A company’s website is sometimes the first interaction a potential customer may have with that organization. To ensure it’s a positive experience, it’s helpful to create a website that’s easy for visitors to navigate, browse, and find the information they are looking for. Understanding the different components of a website can help you craft an engaging, user-friendly site.
In this article, we discuss why knowing about the different parts of a website is important and review some of the different elements of a website.
Why is knowing the different parts of a website important?
Knowing the different parts of a website is important because it can help you determine which sections to include to create a site that’s easy for visitors to navigate. A user-friendly website can attract more potential customers. If they enjoy using the company’s website and view it as a reliable source of information, you can help create a stronger relationship with customers and increase your retention rates.
Well-made websites also make it simple for visitors to learn more about a company’s details, like its location, hours and contact information, which makes it easier to contact the business if a customer wants to try or purchase a product or service. Knowing about general website elements can also offer the following benefits:
Working with contractors: If you don’t want to create a website on your own, you can hire a contract professional to make one for you. Knowing about website parts can help you communicate your needs more clearly.
Traffic generation: Having a user-friendly website may encourage more users to visit it.
Company reputation: An organized website that includes all of the essential parts looks professional and is visually appealing. Consumers may then associate your brand with positive professional traits.
8 basic parts of a website
Websites contain essential tools, pages and elements that make them easy for visitors to use, and which can lead to strong engagement rates. Different parts of an optimized website include:
1. Navigation bar
The navigation bar, also known as the menu bar, lists the different pages of the website at the top of the page. It usually lies directly under the page’s header for visitors to easily see and access. Make sure you clearly label the links in your navigation menu. Keep these links clean to ensure visitors can easily reach a page without experiencing any loading errors.
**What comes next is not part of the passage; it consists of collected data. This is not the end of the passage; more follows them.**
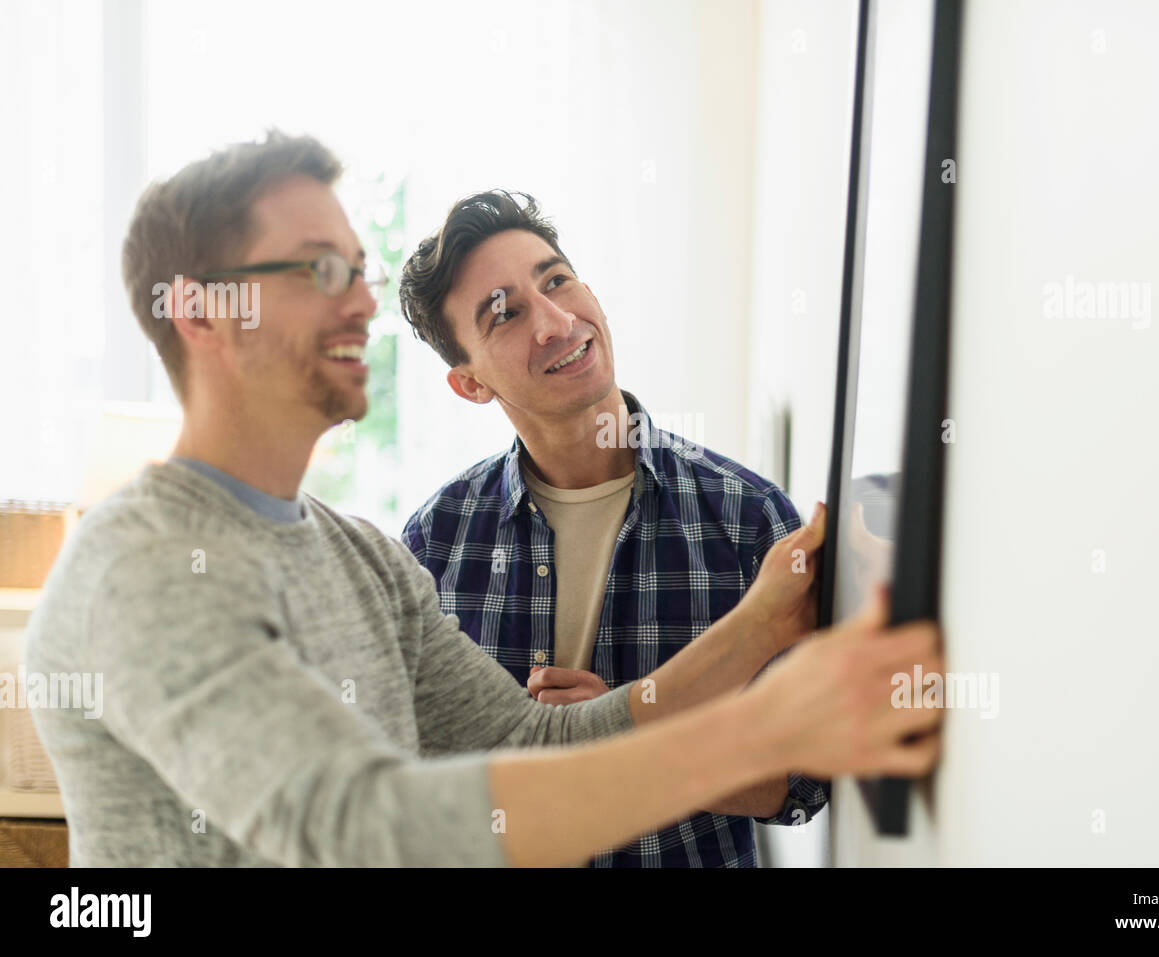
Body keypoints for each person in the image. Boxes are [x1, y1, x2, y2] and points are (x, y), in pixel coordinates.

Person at [25, 131, 942, 867]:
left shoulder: (369, 561)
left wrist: (761, 623)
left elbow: (537, 742)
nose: (359, 306)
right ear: (201, 313)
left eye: (358, 271)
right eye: (316, 271)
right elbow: (362, 826)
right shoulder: (143, 565)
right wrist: (764, 720)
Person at [398, 190, 828, 866]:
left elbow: (805, 776)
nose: (554, 321)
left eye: (556, 280)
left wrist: (632, 742)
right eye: (504, 313)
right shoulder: (433, 546)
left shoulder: (747, 519)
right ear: (470, 383)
When customers press each link on the menu bar, it should quickly take them to their desired destination within the website. Some navigation bars have a drop-down menu that provides additional links to sections within these pages.
The slider operates like a slideshow, allowing certain images to slide and appear from side to side. You can feature your slider anywhere throughout your website. Most companies place theirs on the homepage to replace or accompany a featured image. Since sliders are moving images that rotate regularly, they can initially capture the attention of your audience and make them stay longer on the website to view the transitioning pictures.
3. Featured image
A featured image is a large picture representing a company or product that typically lies at the top of the page. Its main purpose is to capture visitors’ attention and set the tone or theme for the rest of the page and website. Most featured images stretch throughout the page’s width and can include calls to action or headlines to increase engagement with visitors.
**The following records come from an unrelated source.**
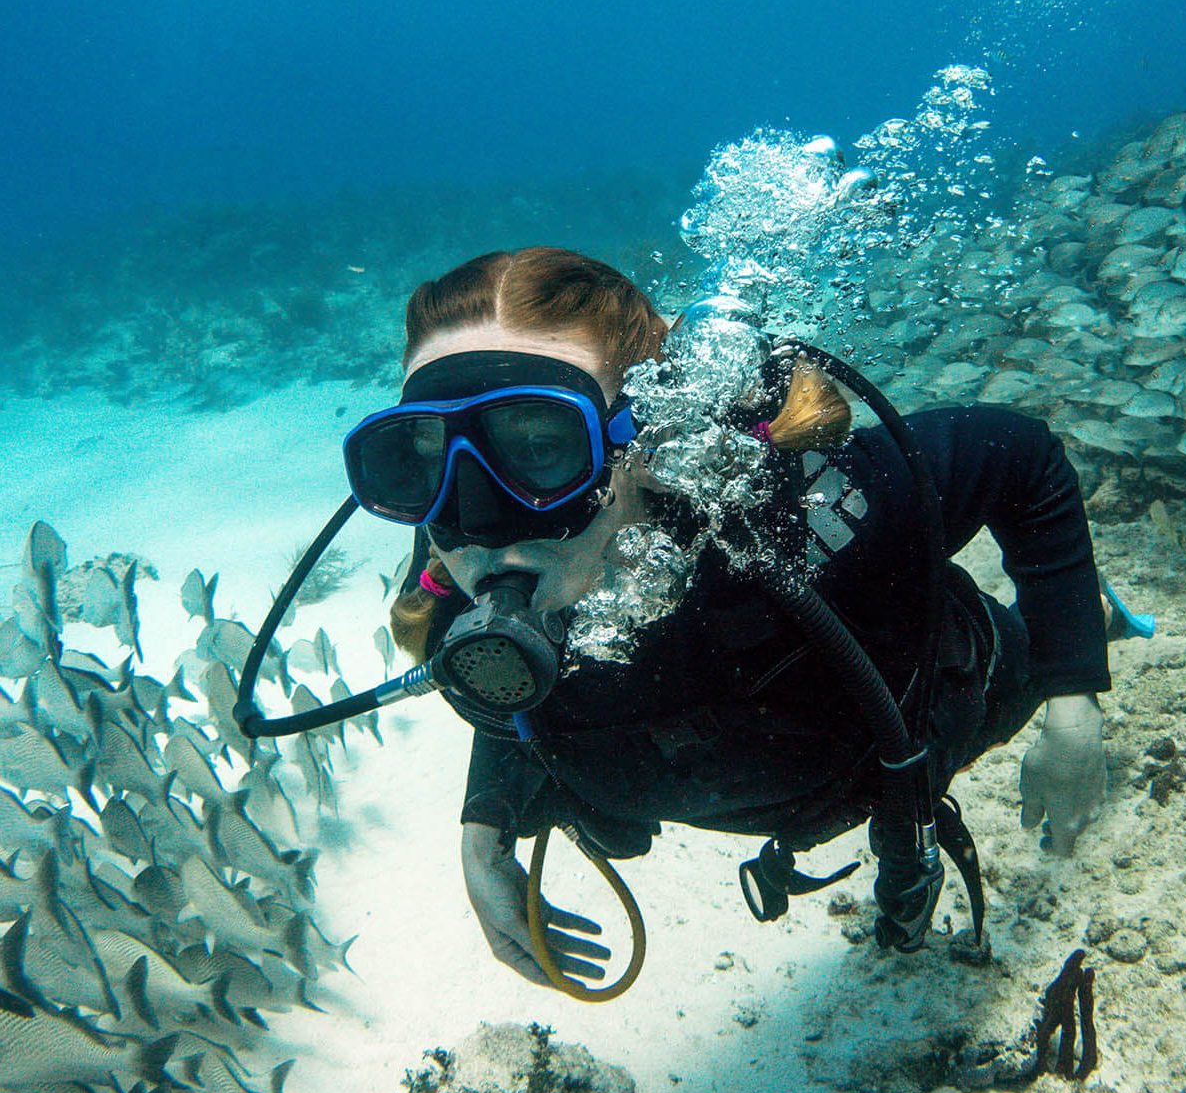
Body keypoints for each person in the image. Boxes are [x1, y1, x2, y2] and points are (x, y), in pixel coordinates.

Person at [356, 246, 1114, 988]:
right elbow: (511, 701)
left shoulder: (794, 519)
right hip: (785, 784)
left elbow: (1023, 456)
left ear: (643, 437)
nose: (478, 520)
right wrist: (483, 833)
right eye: (421, 457)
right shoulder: (463, 598)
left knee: (1012, 647)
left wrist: (1071, 696)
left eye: (542, 447)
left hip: (958, 693)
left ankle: (1101, 618)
The website’s header is the section at the top of the page that features the navigation menu and company logo. Keep the header consistent and visible as users navigate throughout your site and visit different pages. This makes it easy for visitors to see the header at all times and click its links at any point. With an easily accessible header, your visitors can more easily locate new pages and browse your site with ease.
The content featured on your website is the copy your audience reads to gain additional company information or industry knowledge. While most website content comes from text, it can also refer to other forms you may use to communicate the brand’s message, like graphics, videos or audio. The homepage’s content typically introduces the company or product and invites visitors to learn more. The content on other pages may be more in-depth on the specific topics. For instance, a product page may explain the features and prices of each product you sell.
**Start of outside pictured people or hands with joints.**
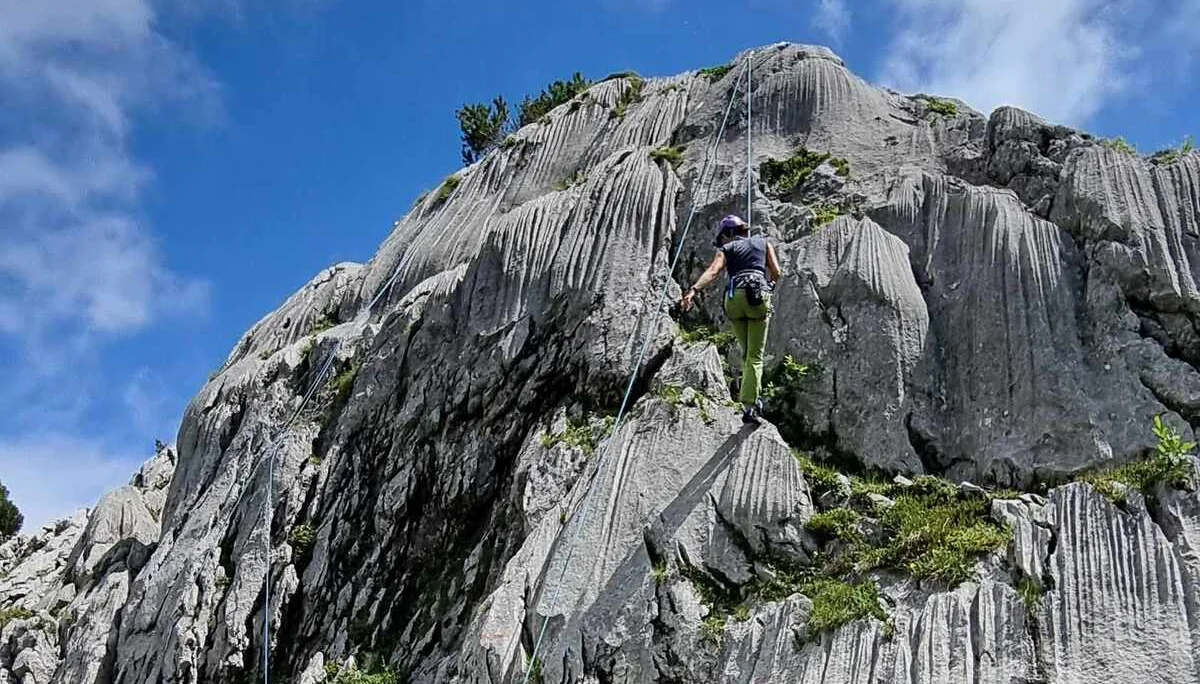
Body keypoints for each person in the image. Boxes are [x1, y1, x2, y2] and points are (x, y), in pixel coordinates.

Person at [679, 214, 782, 425]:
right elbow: (777, 272)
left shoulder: (726, 249)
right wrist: (768, 286)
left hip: (734, 300)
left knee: (747, 355)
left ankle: (750, 400)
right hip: (758, 297)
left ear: (728, 234)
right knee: (755, 356)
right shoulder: (764, 244)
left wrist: (693, 291)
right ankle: (751, 405)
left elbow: (714, 271)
The footer serves a similar role to the header, as it remains on each page as you browse the website. This makes it easier for visitors to quickly access the important details of your company. You can find the footer at the bottom of the page displaying the following information:
The company’s contact information, like its phone number, email address, location and hours
Social media icons linking to the company’s channels
Copyright and date stamp
Links to other essential pages on your website
The blog is typically a webpage that contains short-form informative content about topics related to your industry. Regularly creating blog posts to feature on your blog page can increase the traffic to your website. Your target audience may search for common industry questions or a solution to the challenge they’re facing and may find the answer by reading your blog. If you create well-written, educational and valuable content, your blog and website may rank high on search engines. This can build brand awareness, increase sales leads and establish your company as a trusted thought leader in the industry.
In addition to blog posts, you can also feature long-form content on your website, like white papers or e-books. A white paper provides facts, statistics and explanations on complex industry subjects, while an e-book is a downloadable document containing several pages of valuable content, breaking down subjects into simple chapters. E-books typically feature visually appealing graphics throughout and contain simple terminology to make the content easy and entertaining to read.
8. Landing page
A landing page is a web page visitors use to take a certain action. They may visit a landing page to download a white paper or e-book, sign up for a mailing list, request more information about a product or make a purchase. Try to ensure your landing page clearly explains the page visitors are on and what they’re downloading.
The landing page usually contains a form visitors may complete to take their desired action. Most of these forms ask for the visitor’s contact information, which you can use to send them future marketing materials or company information.